On appeal, Reyes argued that the plea agreement placed Vidales under a strong compulsion to testify in accordance with the interview in violation of the Court of Appeal’s ruling in People v. Medina (1974 41 Cal.App.3d 438—reiterated by the California Supreme Court in People v. Allen (1986) 42 Cal.3d 1222—prohibiting plea agreement conditions requiring a party to substantially conform his testimony to an earlier statement.

But Presiding Justice Candace Cooper rejected Reyes’ argument, commenting that the agreement “significantly contrasts with the type of provision found improper” in the caselaw Reyes cited.

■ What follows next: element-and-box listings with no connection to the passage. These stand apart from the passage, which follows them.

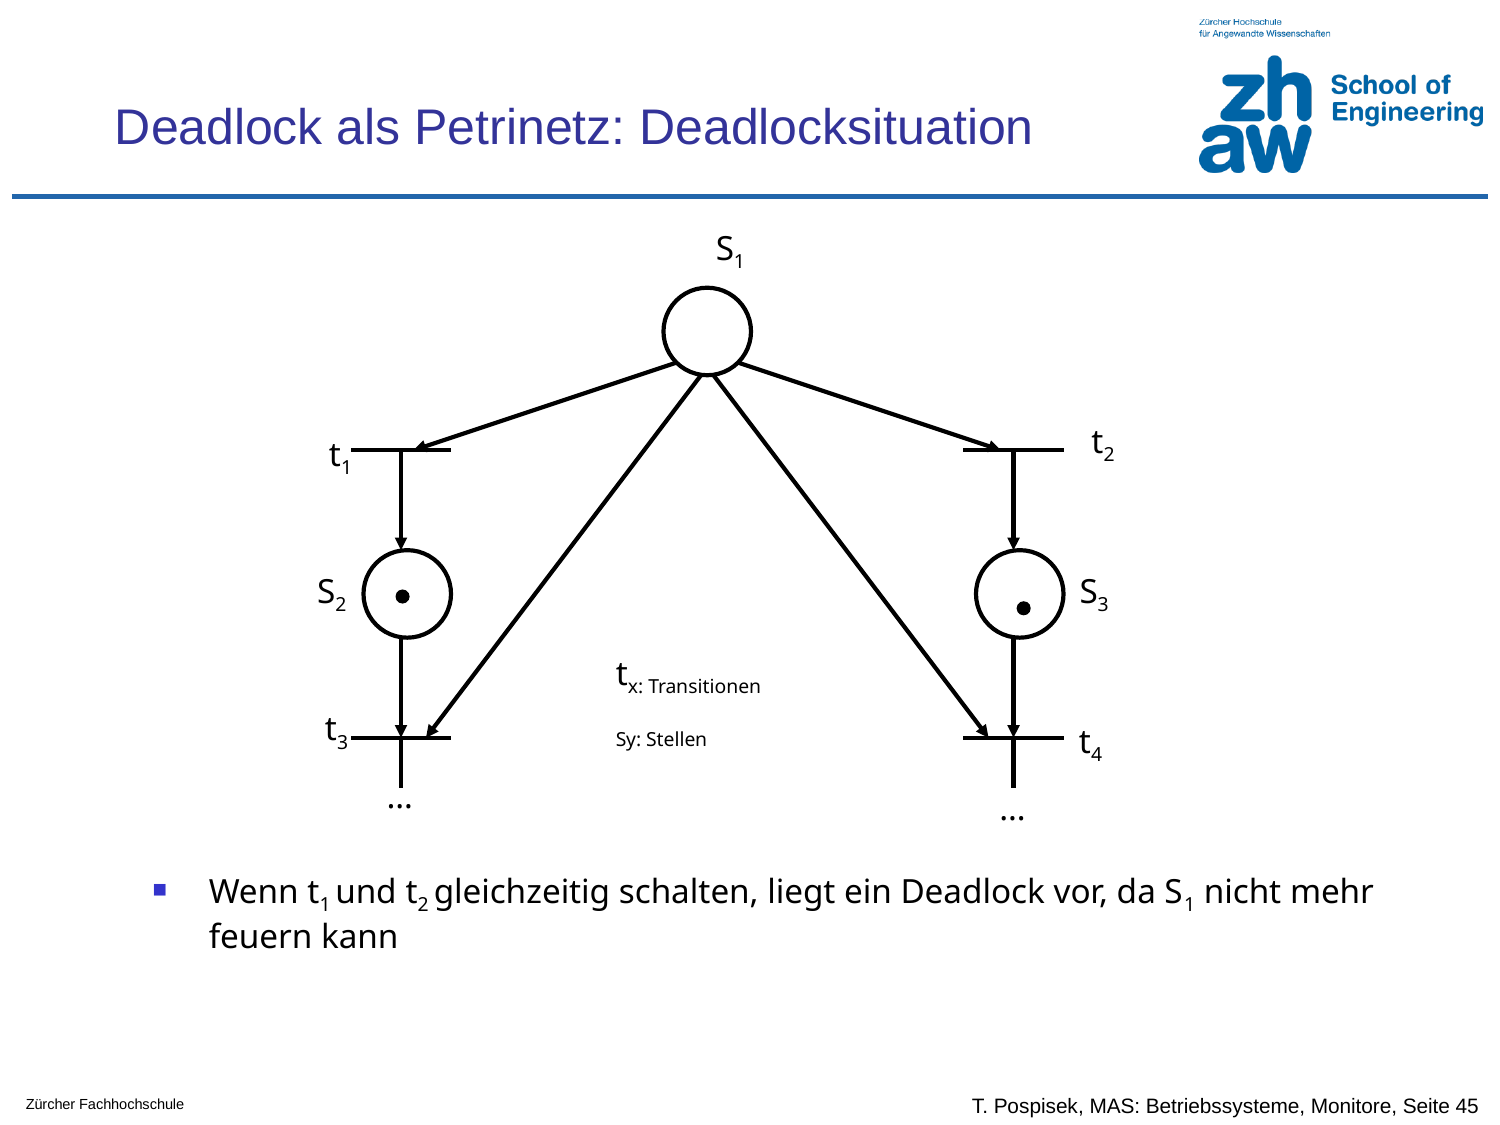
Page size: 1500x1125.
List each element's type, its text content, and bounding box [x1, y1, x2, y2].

list Wenn t1 und t2 gleichzeitig schalten, liegt ein Deadlock vor, da S1 nicht mehr feuern kann [137, 862, 1425, 1025]
text_box S2 [302, 562, 362, 623]
text_box S1 [700, 220, 760, 281]
text_box … [984, 779, 1056, 835]
text_box t1 [314, 425, 367, 486]
picture [1199, 19, 1483, 173]
text_box t2 [1076, 412, 1130, 473]
text_box S3 [1064, 562, 1124, 623]
text_box [396, 590, 409, 603]
text_box … [371, 768, 443, 823]
title Deadlock als Petrinetz: Deadlocksituation [99, 50, 1379, 163]
text_box t3 [310, 700, 363, 761]
text_box t4 [1064, 712, 1117, 773]
text_box [1017, 602, 1030, 615]
text_box tx: Transitionen Sy: Stellen [601, 645, 794, 758]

“[W]hat the Supreme Court considers forbidden is an express agreement to testify in accordance with a prior statement or version, not simply an undertaking as to the truth of the prior statement…,” she wrote. “[A]lthough plea agreements calling for testimony naturally will exert some compulsion to testify satisfactorily, an agreement that binds the witness only to testify truthfully, and not in a prearranged fashion, cannot be deemed invalid.”

Cooper similarly rejected Reyes’ contention that a police officer’s testimony that a prosecution witness had provided information leading to the solution of five murders—including Morales’—improperly bolstered the witness’ testimony, writing that it was relevant and admissible, not as an opinion about the witness’ credibility, but as evidence of conduct supporting it.

She also opined that Reyes had been improperly denied conduct credit for his time in presentence custody because Penal Code Sec. 2933.2—prohibiting such time—did not apply to crimes committed before its June 3, 1998 effective date.

Justices Laurence D. Rubin and Madeleine Flier joined Cooper in her opinion.

The case is People v. Reyes, 08 S.O.S. 4528.